Sünnet davası hiçbir erkek için güllük gülistanlık bir süreç olmamıştır. Yani artık nerdeyse bebekken, hastanede filan yapıyorlar, o daha makul sanki. Ben bu olayı erteleyebildiğim kadar ertelemiştim, dokuz on yaşlarına geldiğimdeyse artan baskılara dayanamayıp bir miktar taviz vermek zorunda kaldım, bir miktar.
Artan baskılar derken artık zamanı geldi diyen anne, baba, dede vs.'yi kastetmiyorum sadece. Bizim ilkokuldaki adamların çok pis bir huyu vardı. Pisuvarda işerken birbirimizin pipisine bakardık. İşte kim sünnet oldu olmadı onun hesabını tutmak için. Sünnet olmayan biri tespit edilince mimlenirdi hemen, küçük düşürücü şakalara maruz kalırdı, zaten o eğitim/öğretim dönemini takip eden yaz aylarında da yükümlülüğünü yerine getirirdi. Ben o zamanlardan beri insanların özeline saygılı olduğumdan kimsenin çüküne bakmadım açıkçası. Ama okulumuzdaki bu nahoş gelenek yüzünden diken üstünde yaşamaya, işerken çükümü itinayla saklamaya çalıştım. Kolay olmadı tabi bu. (hehe) Neyse, sonunda baskılara dayanamayıp sünnet kararını aldım.
Bizim ailenin bu konudaki görüşlerinin ''sünnet olayını festivale dönüştürme okulu''na yakın olduğunu söyleyebilirim. Hem babaannem için de gövde gösterisidir, tüm torunlarının sünneti kendi bahçeli evinde yapılır, düğün hadiseleri de evin bulunduğu çıkmaz sokakta olur, konu komşu akraba falan filan.. İşte bilirsin, Edirne sokak düğünü şeklinde de kavramsallaştırılmıştır aslında. Kına gecesi (evet sünnet çocuğu için, horror! what a horror!), yanık tenli çalgıcılar, tahta iskemleler, Trakya insanının sığ mizahının bir sembolü olan tavuklu pilav (içinde çükten parça var heheh deyip gülerler), göbekli amcalar için içki masası, pipileri çoktan kesilmiş abilerle böyle bir sorunu olmayan ablaların benim şeyim vasıtasıyla düğün ortamında yakınlaşma çabaları (başkasının sikiyle gerdeğe girme deyimi de işte burdan çıkmıştır, yaa).. Bunlar hep olur bizim oranın düğünlerinde. Aman ne kadar da hoş adetlerimizdi, hepsi unutulmaya yüz tuttu, her şey mekanikleşti, sevgi kalmadı filan demiycem. Mekanikleşsin arkadaş. Hastanede, steril ortamda, aile arasında kesilsin ne kesilecekse. Aile arasında sade bir tören. Anlarsın ya?

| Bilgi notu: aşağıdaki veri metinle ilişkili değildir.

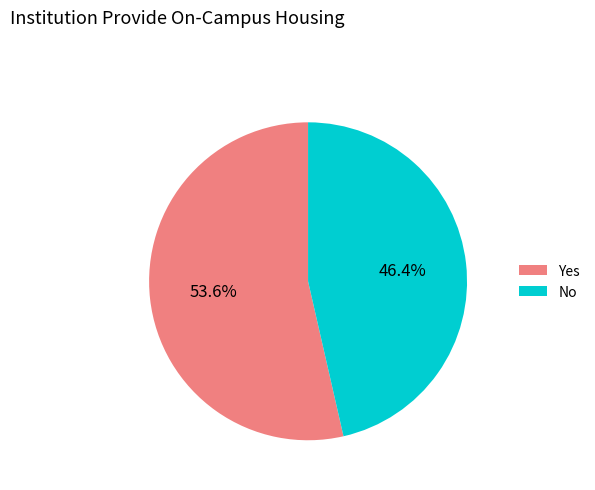

What is the largest slice in the pie chart?

Yes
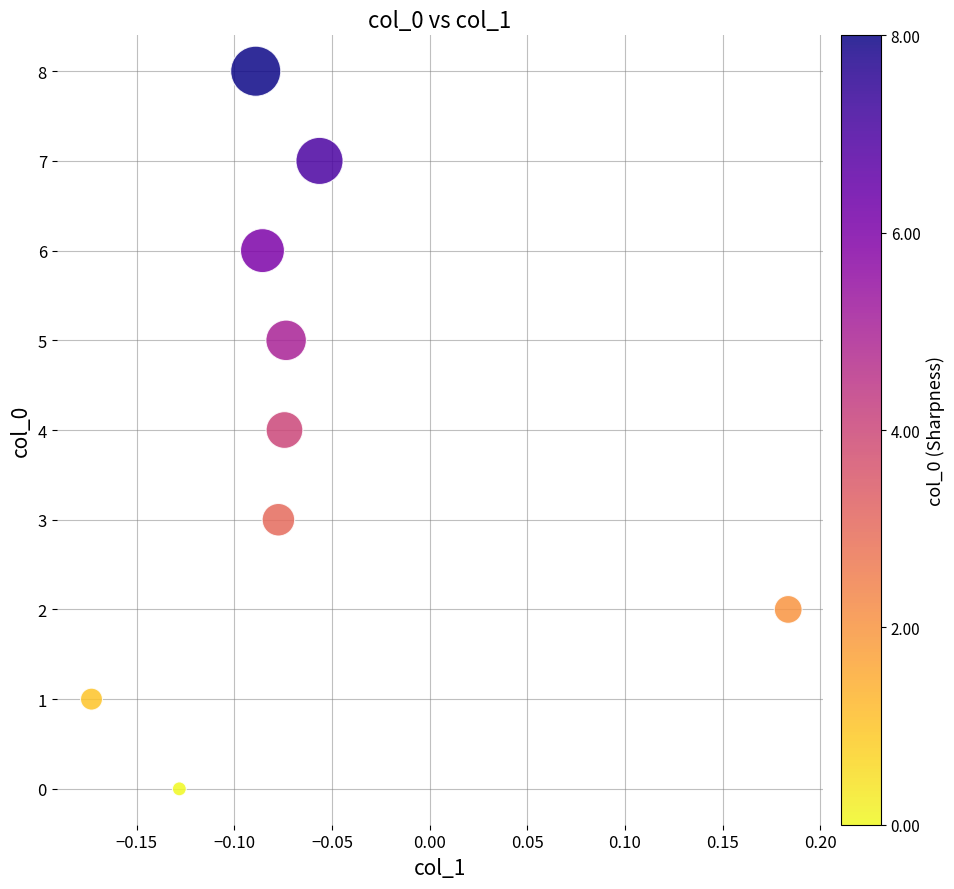

What is the range of Y values (max minus min)?

8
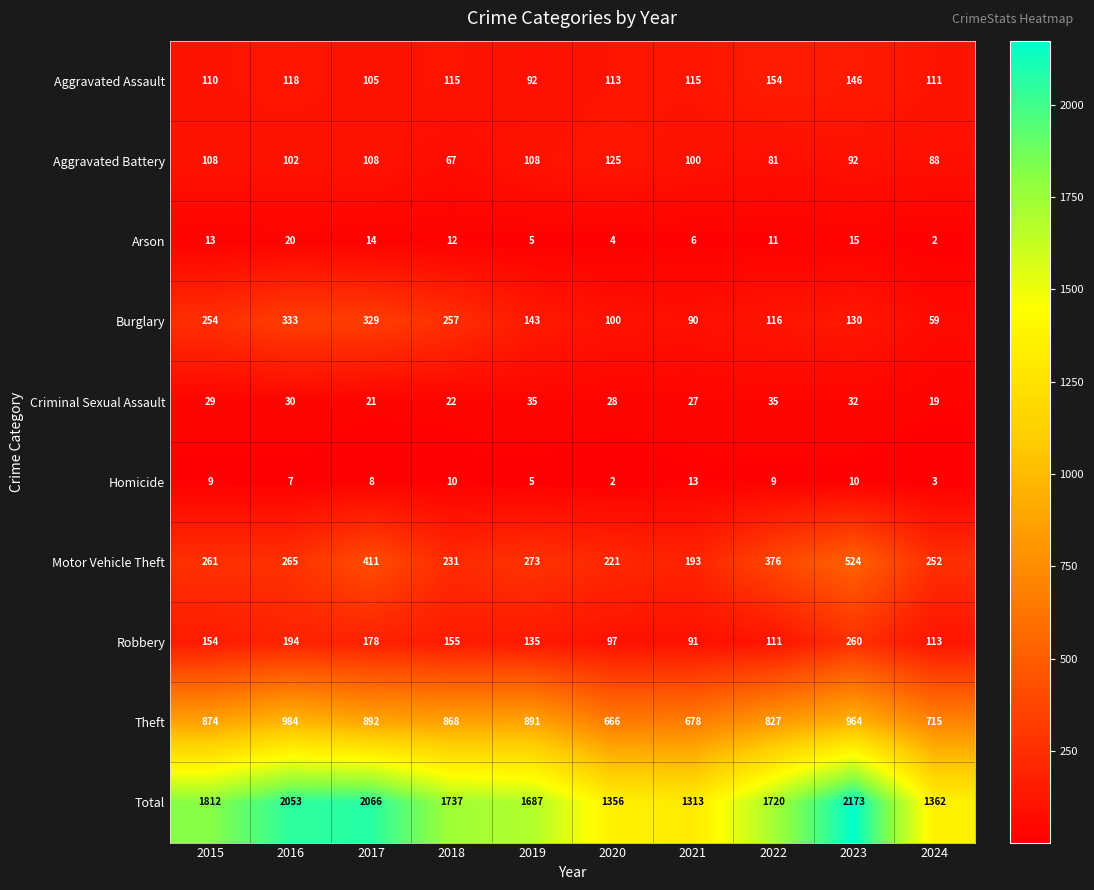

What is the lowest value of the Theft series?

666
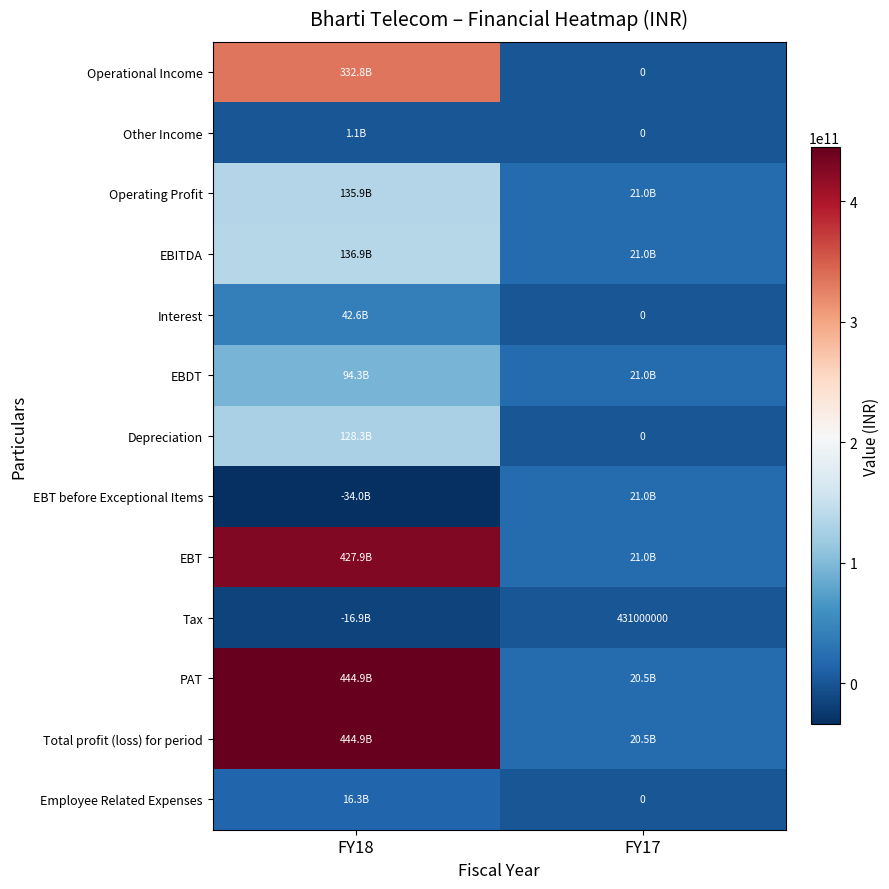

Where is Operating Profit nearest to the value 78426000000?

FY18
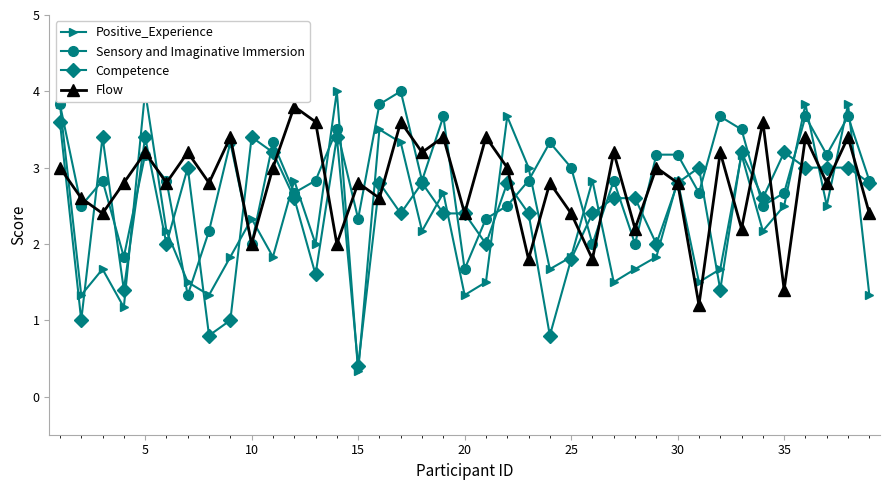

How many lines are shown in the chart?

4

Ama işte ben paçayı bu kadar kolay kurtaramadım. İlk aşağılanmayı kesim işleminden önceki gece, kına yakma töreni sırasında yaşadım. Beni ortalarına alan kadınlar ilkel bir Afrika kabilesi törenindeymişçesine (o adamlar bile kompüter kullanıyor artık, bu işleri bıraktılar.) etrafımda oynayarak dönüyorlar, bana kına yakmaya hazırlanıyorlardı. Hemen itiraz ettim tabi, sevmem böyle yavşaklıklar dedim, okulda taşak oğlanı olurum dedim, sırf yüzyıllardır süregelen adetleri sekteye uğramasın diye avcumun içine nokta kadar kına değdirmelerine razı oldum. O bile bana büyük bir aşağılama gibi geldi.
Sünnet anı gelip çattığında o kadar da soğukkanlı olduğumu söyleyemiycem. Yani tam o an evden kaçan akranlarım kadar da panik değildim ama, yüzümde herhangi bir neşe emaresi de yoktu. Neyse, önce bir iğne yaptılar, kısmen uyuştu mevzular. Sonra ustura gibi bir şey çıkardı, Allahım siki tuttuk dedim. Ama tersi oldu, o tuttu.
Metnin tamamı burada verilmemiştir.